SonarQube API Import

All parsers which using API have common basic configuration step but with different values. Please, read these steps at first.

In Tool Configuration, select Tool Type to “SonarQube” and Authentication Type “API Key”. Note the url must be in the format of https://<sonarqube_host>/api Paste your SonarQube API token in the “API Key” field. By default the tool will import vulnerabilities issues and security hotspots only, but additional filters can be setup using the Extras field separated by commas (e.g. BUG,VULNERABILITY,CODE_SMELL). When using SonarCloud, you must also specify the Organization ID in the Extras field as follows OrgID=sonarcloud-organzation-ID. If also specifying issue type filters, please seperate the items in the Extras field by a vertical bar as follows BUG,VULNERABILITY,CODE_SMELL|OrgID=sonarcloud-organzation-ID

In “Add API Scan Configuration”

  • Service key 1 must be the SonarQube project key, which can be found by navigating to a specific project and selecting the value from the url https://<sonarqube_host>/dashboard?id=key. When you do not provide a SonarQube project key, DefectDojo will use the name of the Product as the project key in SonarQube. If you would like to import findings from multiple projects, you can specify multiple keys as separated API Scan Configuration in the Product settings.
  • If using SonarCloud, the orginization ID can be used from step 1, but it can be overiden by supplying a different orginization ID in the Service key 2 input field.

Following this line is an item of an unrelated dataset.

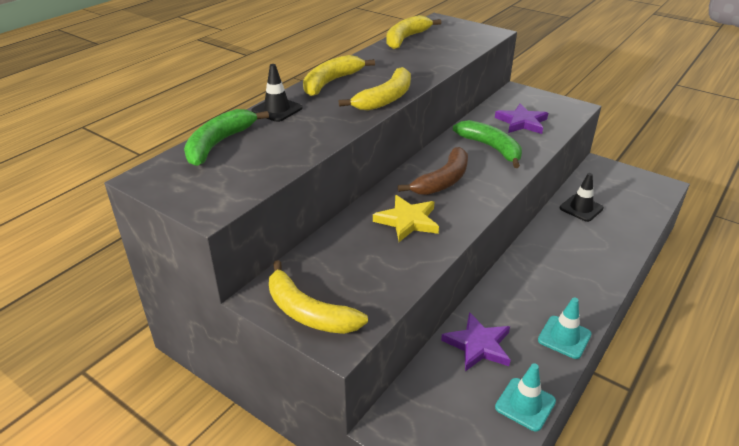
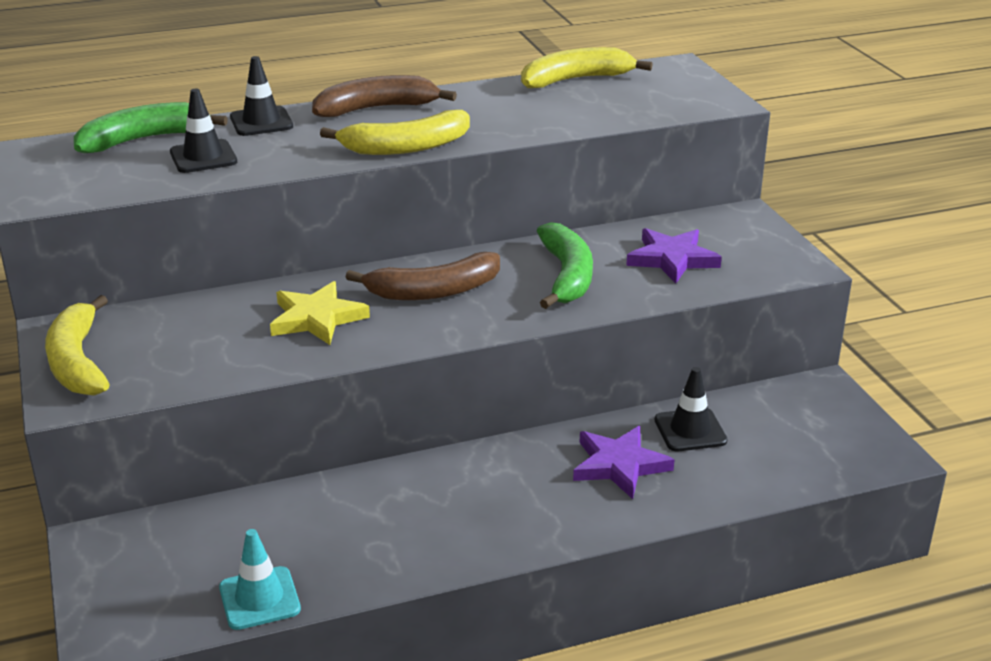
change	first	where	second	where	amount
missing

Multiple SonarQube API Configurations

In the import or re-import dialog you can select which API Scan Configuration shall be used. If you do not choose any, DefectDojo will use the API Scan Configuration of the Product if there is only one defined or the SonarQube Tool Configuration if there is only one.

Multi Branch Scanning

If using a version of SonarQube with multi branch scanning, the branch tha be scanned can be supplied in the branch_tag fieild at import/re-import time. If the branch does not exist, a notification will be generated in the alerts table indicating that branch to be imported does not exist. If a branch name is not supplied during import/re-import, the default branch of the SonarQube project will be used.

Note:: If https is used for the SonarQube, the certificate must be trusted by the DefectDojo instance.